Give people an idea of what’s happening when a small content/data item takes less than 10s to load.
To keep in mind
A loading spinner is generally a branded element with a looping animation that indicates loading is in process and where it will appear.
The loading spinner accessibility label needs to describe the state of the loading element e.g. “Loading”, “Saving”, “Processing.”
You might avoid “jank” using CSS animations.
When to use
For a tiny, inline action or feedback, e.g. clicked a button and the action will take time.
For fast processes that take less than 300ms, consider a spinner or no loading state at all.
When data takes less than 10s to load on an average connection for our user base.
For low-traffic pages such as super-user only admin pages.
When not to use
When there’s more than 1 element loading, use a loading skeleton instead.

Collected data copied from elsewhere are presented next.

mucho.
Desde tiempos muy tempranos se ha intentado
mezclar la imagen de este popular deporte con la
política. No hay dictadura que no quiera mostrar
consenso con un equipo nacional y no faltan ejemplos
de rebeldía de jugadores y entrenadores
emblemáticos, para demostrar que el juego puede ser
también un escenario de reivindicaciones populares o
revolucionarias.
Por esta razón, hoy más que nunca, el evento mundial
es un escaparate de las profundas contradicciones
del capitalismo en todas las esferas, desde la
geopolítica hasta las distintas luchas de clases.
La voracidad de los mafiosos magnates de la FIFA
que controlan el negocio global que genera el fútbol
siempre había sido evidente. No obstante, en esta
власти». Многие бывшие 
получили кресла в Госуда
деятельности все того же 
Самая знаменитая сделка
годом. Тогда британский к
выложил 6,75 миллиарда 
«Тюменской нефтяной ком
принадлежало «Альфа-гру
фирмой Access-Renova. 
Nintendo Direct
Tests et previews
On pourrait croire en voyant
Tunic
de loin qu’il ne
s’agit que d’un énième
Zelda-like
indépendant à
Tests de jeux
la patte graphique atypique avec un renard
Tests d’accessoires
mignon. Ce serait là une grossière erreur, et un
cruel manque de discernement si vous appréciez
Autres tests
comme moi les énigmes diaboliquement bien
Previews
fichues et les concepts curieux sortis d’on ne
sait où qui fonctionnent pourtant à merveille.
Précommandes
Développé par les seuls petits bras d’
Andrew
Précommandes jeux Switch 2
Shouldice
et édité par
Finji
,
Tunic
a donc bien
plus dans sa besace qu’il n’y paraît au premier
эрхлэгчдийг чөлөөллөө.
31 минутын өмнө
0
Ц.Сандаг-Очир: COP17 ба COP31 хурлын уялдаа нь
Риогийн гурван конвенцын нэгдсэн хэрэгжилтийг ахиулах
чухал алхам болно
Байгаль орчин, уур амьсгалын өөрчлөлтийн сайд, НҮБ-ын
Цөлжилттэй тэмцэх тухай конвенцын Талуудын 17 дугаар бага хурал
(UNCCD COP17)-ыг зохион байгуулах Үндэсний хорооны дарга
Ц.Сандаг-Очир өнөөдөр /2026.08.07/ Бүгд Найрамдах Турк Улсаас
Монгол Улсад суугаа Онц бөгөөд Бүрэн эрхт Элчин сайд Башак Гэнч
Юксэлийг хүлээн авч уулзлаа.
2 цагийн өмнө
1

For a long-running process or background process, e.g. importing data or exporting reports, use a progress bar (link to come) instead.
For high-traffic pages like our account dashboard, use a loading skeleton.
For introducing content with flair, use a choreographed or stylized entrance. In contrast to a placeholder loading skeleton, choreographed or stylized entrances don’t care how long content takes to load. For example, the whole page might be loaded already, but we only reveal each section with a fade as the person scrolls down the page. A single stylized entrance may mask and replace a loading spinner.